→ **What is being asked**
Restate, word for word and with nothing added, the lines from the one containing "thumb ip: (182, 455)" through the last line of the material below.

→ **Data for this exercise**
# # # # # # #
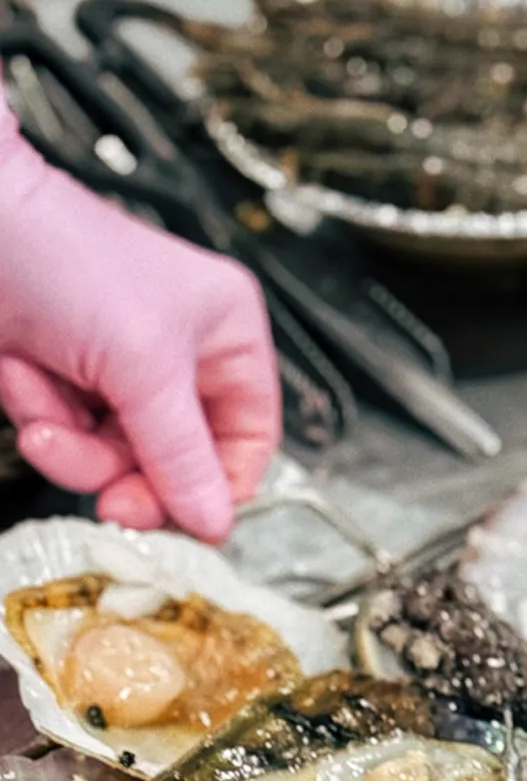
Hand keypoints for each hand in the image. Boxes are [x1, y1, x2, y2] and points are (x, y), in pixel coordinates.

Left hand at [0, 96, 279, 542]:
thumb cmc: (65, 257)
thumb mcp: (143, 367)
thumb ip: (182, 455)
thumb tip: (216, 523)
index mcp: (226, 335)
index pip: (250, 437)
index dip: (223, 485)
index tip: (190, 520)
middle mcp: (180, 357)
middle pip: (179, 462)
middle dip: (133, 476)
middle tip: (113, 500)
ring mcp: (120, 373)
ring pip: (118, 459)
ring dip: (74, 450)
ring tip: (43, 421)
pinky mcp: (67, 383)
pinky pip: (71, 440)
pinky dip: (42, 421)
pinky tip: (22, 377)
# # # # # # #
→ **Exercise solution**
thumb ip: (182, 455)
thumb tip: (216, 523)
index mcp: (226, 335)
index pip: (250, 437)
index dip: (223, 485)
index tip: (190, 520)
middle mcp: (180, 357)
middle pip: (179, 462)
middle dip: (133, 476)
middle tip: (113, 500)
ring mcp: (120, 373)
ring pip: (118, 459)
ring dip: (74, 450)
ring tip: (43, 421)
pinky mcp: (67, 383)
pinky pip: (71, 440)
pinky dip: (42, 421)
pinky tip: (22, 377)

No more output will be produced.